The second reason is that you have stepped into an area that is still an active research front and the useful lessons (if any) are published in the academic literature. For that you need access to a good research library, if you don't have one nearby then both the ACM and IEEE-CS Digital Libraries are good places to start. (Post or comment if you don't know what these are.)
In your position I'd be looking at journals on 2 topics: peta- and exa-scale computing for science and engineering, and compiler developments. I trust that the former is obvious, the latter may be less obvious: but if your compiler already did all the (useful) cutting-edge optimisations you wouldn't be asking this question and compiler-writers are working hard so that your successors won't have to.
You're probably looking for optimisations which like, say, loop unrolling, were relatively difficult to find implemented in compilers 25 years ago and which were therefore bleeding-edge back then, and which themselves will be old and established in another 25 years.
EDIT
First, let me make explicit something that was originally only implicit in my 'answer': I am not prepared to spend long enough on SO to guide you through even a summary of the knowledge I have gained in 25+ years in scientific/engineering and high-performance computing. I am not given to writing books, but many are and Amazon will help you find them. This answer was way longer than most I care to post before I added this bit.
Now, to pick up on the points in your comment:
on 'hand-crafted memory access' start at the Wikipedia article on 'loop tiling' (see, you can't even rely on me to paste the URL here) and read out from there; you should be able to quickly pick up the terms you can use in further searches.
on 'working your compiler like a dog' I do indeed mean becoming familiar with its documentation and gaining a detailed understanding of the intentions and realities of the various options; ultimately you will have to do a lot of testing of compiler options to determine which are 'best' for your code on your platform(s).

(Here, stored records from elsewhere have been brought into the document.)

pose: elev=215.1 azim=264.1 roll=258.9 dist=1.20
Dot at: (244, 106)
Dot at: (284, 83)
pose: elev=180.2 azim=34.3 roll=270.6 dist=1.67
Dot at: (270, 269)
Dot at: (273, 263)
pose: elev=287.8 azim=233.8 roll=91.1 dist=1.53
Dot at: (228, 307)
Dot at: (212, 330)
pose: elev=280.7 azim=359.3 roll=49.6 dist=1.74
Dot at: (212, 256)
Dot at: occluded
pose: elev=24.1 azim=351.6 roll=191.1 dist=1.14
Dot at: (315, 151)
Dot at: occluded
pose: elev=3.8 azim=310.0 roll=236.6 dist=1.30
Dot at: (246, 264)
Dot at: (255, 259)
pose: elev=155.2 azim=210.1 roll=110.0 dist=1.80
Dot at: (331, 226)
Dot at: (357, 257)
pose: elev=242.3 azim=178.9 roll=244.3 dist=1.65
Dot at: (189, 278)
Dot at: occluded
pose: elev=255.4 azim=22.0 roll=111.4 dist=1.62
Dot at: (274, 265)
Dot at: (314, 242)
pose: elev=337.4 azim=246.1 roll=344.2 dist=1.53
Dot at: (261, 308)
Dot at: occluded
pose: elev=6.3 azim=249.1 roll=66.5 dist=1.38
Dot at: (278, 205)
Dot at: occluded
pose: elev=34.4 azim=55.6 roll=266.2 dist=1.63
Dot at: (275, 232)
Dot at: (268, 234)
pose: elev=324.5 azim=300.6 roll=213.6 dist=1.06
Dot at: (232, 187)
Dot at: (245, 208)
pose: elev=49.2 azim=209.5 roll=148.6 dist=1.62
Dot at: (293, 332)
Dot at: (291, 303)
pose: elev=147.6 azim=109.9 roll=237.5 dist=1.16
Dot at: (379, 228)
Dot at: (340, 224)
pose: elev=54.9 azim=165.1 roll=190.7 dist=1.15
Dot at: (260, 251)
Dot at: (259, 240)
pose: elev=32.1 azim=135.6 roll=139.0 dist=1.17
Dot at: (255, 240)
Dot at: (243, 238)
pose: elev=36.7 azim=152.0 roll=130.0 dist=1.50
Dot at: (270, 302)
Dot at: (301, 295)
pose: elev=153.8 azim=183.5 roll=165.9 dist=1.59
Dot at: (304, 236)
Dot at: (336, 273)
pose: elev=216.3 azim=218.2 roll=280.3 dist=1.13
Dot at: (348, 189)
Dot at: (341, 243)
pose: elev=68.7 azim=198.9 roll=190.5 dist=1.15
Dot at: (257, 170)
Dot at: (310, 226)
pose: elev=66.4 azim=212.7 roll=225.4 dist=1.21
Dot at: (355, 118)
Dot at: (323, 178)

on 'micro-optimisations', well here's a start: Performance Optimization of Numerically Intensive Codes. Don't run away with the idea that you will learn all (or even much) of what you want to learn from this book. It's now about 10 years old. The take away messages are:
performance optimisation requires intimacy with machine architecture;
performance optimisation is made up of 1001 individual steps and it's generally impossible to predict which ones will be most useful (and which ones actually harmful) without detailed understanding of a program and its run-time environment;
performance optimisation is a participation sport, you can't learn it without doing it;
performance optimisation requires obsessive attention to detail and good record-keeping.
Oh, and never write a clever piece of optimisation that you can't easily un-write when the next compiler release implements a better approach. I spend a fair amount of time removing clever tricks from 20-year old Fortran that was justified (if at all) on the grounds of boosting execution performance but which now just confuses the programmer (it annoys the hell out of me too) and gets in the way of the compiler doing its job.
Finally, one piece of wisdom I am prepared to share: these days I do very little optimisation that is not under one of the items in my first list above; I find that the cost/benefit ratio of micro-optimisations is unfavourable to my employers.